_Brief_: Look through the data below and, wherever a line carries the word "KiCad", please copy that line.

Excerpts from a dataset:

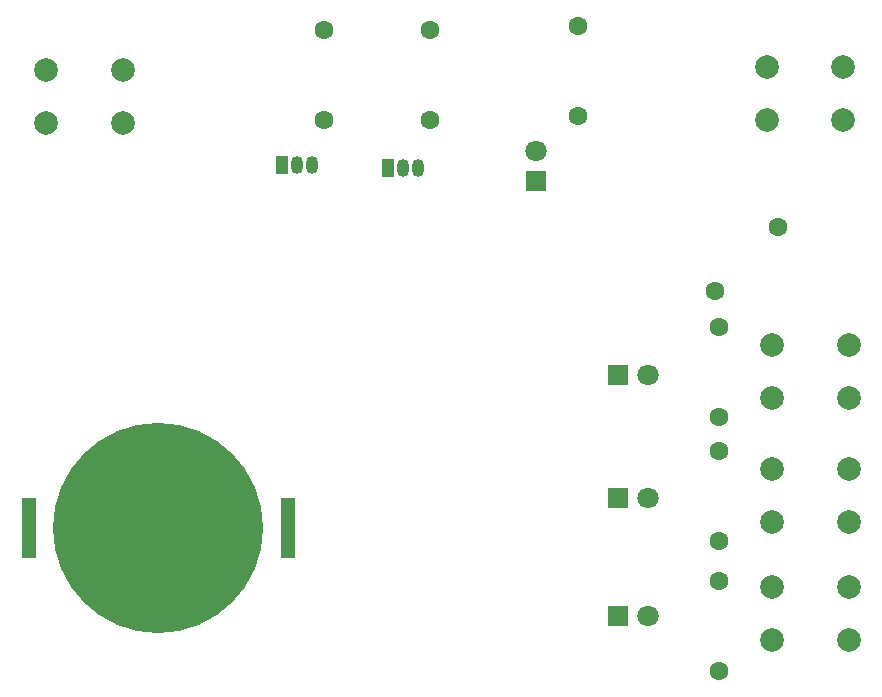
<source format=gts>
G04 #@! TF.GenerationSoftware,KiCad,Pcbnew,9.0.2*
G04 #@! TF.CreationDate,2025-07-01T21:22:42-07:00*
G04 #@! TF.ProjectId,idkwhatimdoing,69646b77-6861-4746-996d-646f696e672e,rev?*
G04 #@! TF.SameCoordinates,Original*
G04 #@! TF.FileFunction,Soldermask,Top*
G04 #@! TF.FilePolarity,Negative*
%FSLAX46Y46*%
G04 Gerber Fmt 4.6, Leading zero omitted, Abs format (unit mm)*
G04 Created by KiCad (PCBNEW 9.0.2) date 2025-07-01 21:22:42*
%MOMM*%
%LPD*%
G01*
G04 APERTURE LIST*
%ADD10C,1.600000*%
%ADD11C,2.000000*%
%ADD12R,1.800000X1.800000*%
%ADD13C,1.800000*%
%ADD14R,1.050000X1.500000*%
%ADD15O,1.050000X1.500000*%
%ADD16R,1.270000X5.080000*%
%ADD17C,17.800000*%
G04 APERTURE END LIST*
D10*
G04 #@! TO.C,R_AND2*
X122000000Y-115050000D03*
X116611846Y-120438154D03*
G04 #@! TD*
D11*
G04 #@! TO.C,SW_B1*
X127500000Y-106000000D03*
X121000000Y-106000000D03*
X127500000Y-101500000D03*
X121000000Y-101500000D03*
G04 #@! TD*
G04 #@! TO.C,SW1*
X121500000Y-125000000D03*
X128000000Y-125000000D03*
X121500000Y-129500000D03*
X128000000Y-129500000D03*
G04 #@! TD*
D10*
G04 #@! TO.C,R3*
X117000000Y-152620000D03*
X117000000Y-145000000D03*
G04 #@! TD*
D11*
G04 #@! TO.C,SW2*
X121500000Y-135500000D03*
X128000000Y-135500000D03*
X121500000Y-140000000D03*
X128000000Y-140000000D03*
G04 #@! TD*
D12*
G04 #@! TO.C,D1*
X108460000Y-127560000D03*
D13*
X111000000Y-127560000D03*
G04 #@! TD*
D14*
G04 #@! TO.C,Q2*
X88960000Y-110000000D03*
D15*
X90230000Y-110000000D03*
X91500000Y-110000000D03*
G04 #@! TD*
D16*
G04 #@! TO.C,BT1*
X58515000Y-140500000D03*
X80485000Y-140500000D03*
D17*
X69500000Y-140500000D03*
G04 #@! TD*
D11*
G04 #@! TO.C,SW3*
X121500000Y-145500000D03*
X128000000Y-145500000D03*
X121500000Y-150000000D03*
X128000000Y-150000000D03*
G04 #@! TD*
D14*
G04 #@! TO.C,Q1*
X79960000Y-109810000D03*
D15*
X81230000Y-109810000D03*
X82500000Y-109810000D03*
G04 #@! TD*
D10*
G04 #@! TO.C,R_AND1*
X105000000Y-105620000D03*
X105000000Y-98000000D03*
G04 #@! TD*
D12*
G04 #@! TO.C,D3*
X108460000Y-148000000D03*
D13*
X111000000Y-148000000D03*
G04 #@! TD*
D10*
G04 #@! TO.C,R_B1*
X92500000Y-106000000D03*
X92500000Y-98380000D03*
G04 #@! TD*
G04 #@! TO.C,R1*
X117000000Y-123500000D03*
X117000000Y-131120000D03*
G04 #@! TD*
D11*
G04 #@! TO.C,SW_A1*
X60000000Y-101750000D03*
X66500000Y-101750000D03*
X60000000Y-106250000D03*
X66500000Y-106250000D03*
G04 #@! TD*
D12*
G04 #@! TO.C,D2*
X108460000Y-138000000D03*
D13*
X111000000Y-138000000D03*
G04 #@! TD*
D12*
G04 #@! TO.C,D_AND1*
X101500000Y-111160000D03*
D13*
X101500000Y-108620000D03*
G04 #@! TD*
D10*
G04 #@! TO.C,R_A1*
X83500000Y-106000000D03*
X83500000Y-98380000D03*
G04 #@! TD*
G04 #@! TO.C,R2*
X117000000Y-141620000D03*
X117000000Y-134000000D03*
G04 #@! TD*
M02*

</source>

_Response box_:
G04 #@! TF.GenerationSoftware,KiCad,Pcbnew,9.0.2*
G04 Created by KiCad (PCBNEW 9.0.2) date 2025-07-01 21:22:42*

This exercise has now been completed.